Dante Dowdell

No. 22 – Georgia Bulldogs
- Position: Running back
- Class: Senior

Personal information
- Born: March 7, 2005 (age 21)
- Listed height: 6 ft 2 in (1.88 m)
- Listed weight: 225 lb (102 kg)

Career information
- High school: Picayune Memorial (Picayune, Mississippi)
- College: Oregon (2023); Nebraska (2024); Kentucky (2025); Georgia (2026–present);
- Stats at ESPN

= Dante Dowdell =

American football player (born 2005)

Dante Dowdell (born March 7, 2005) is an American college football running back for the Georgia Bulldogs of the Southeastern Conference (SEC). He previously played for the Oregon Ducks, Nebraska Cornhuskers, and Kentucky Wildcats.

==Early life==
Dowdell grew up in Picayune, Mississippi and attended Picayune Memorial High School. He rushed for 2,555 yards and 28 touchdowns during his junior season. Dowdell was named MHSAA 5A Mr. Football as a senior after rushing for 2,165 yards and 31 touchdowns. After the season he played in the 2023 All-American Bowl. Dowdell was rated a four-star recruit and committed to play college football at Oregon over offers from Texas A&M, Ole Miss, Mississippi State, Penn State, and Auburn.

Data below:
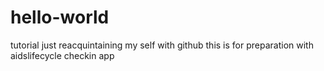# hello-world
tutorial
just reacquintaining my self with github
this is for preparation with aidslifecycle checkin app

Assignment A:
Answer these questions from the Dante Dowdell article:
(i) What position does Dowdell play?
(ii) Which high school did he attend?
(iii) How many rushing yards did he have as a senior?
Assignment B:
Please copy the part of the Dante Dowdell article that begins at the words "- Listed height: 6" and stops after "player (born 2005)".
Assignment C:
Proceed with the Dante Dowdell article from the point where it stops.

Final answer A:
(i) Running back
(ii) Picayune Memorial High School
(iii) 2,165 yards

Final answer B:
- Listed height: 6 ft 2 in (1.88 m)
- Listed weight: 225 lb (102 kg)

Career information
- High school: Picayune Memorial (Picayune, Mississippi)
- College: Oregon (2023); Nebraska (2024); Kentucky (2025); Georgia (2026–present);
- Stats at ESPN

= Dante Dowdell =

American football player (born 2005)

Final answer C:
==College career==
Dowdell began his career at Oregon. As a freshman, he played in six games and rushed for 90 yards and one touchdown. Following the end of the season Dowdell entered the NCAA transfer portal. On January 7, 2024, Dowdell announced that he would be transferring to Nebraska. He has three years of college eligibility remaining. On January 2, 2026, Dowdell entered the transfer portal.

On January 12, 2026, Dowdell announced his decision to transfer to the University of Georgia to play for the Georgia Bulldogs. On July 21st he was involved in a ATV accident causing serious injuries.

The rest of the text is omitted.